Daha süslü kavramla ifade edersek; “sosyalist hareketin toplumsal bir seçenek haline dönüşmesi için yakalanmış bir fırsat” şeklindeki cümleler eli kalem tutanların yazdığı oluyor. Ama kirlenme ve bozulma arasındaki ilişki kimse tarafından kurulmuyor. Aslında ortadaki durum kirlenme değil adlı adınca bir bozulmadır.
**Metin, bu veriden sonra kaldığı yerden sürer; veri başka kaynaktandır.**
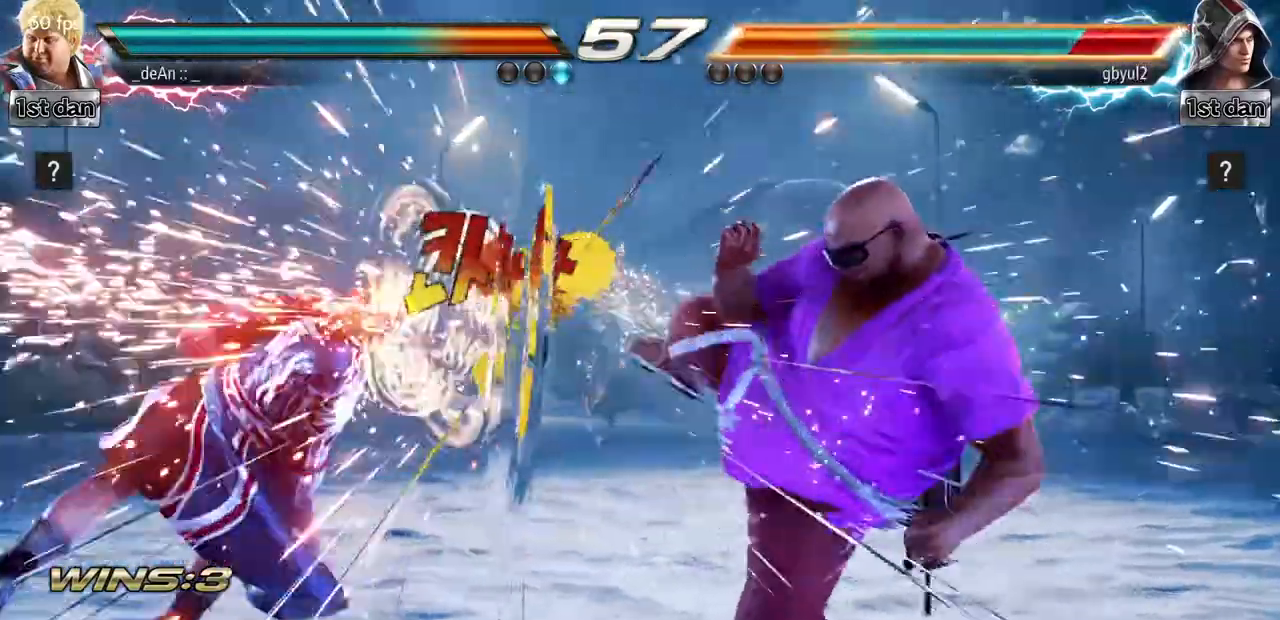
Gameplay with a controller (arcade stick); each line is a JSON object with the inputs held at the frame after it. "events" lists button and stick changes between this image and that frame as [ms after this image, input, new state], when the widget could be followed in between. Not read: L3 R3.
{"buttons": [], "left_stick": "left", "events": [[284, "left_stick", "left"], [350, "left_stick", "center"], [434, "left_stick", "left"]]}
İşin bir tarafı da Türkiye sosyalist hareketinin iktidar perspektifini yitirmesi. Eskiden kırlardan-şehirlere, SD-MDD tartışması yapılırdı. Bir iktidar perspektifi, bir siyasal projeksiyon vardı. Bugün ise CHP’ye payanda olunan, HDP’ye yanlanan ve sonuçta liberal siyasetin versiyonu bir durum karşımıza çıkıyor. Umudunu yitiren solun öğrenilmiş çaresizliğidir bu. Uzun süredir kabuklarını kıramayan sol, dile getiremediği bir gerçekliği, seçim hesapları üzerinden “taktik” diye sunarak, CHP’yi desteklemekte, HDP’ye ise yanlayarak “yeni bir şeyler” denediğini zannetmektedir.
Meral Akşener’le aynı otobüse binerseniz, Cengiz Çandarlara oy çağrısı yaparsanız, NATO’nun genişlemesine tavır almazsanız bunun adı “kirlenme” değil, bozulmalıdır.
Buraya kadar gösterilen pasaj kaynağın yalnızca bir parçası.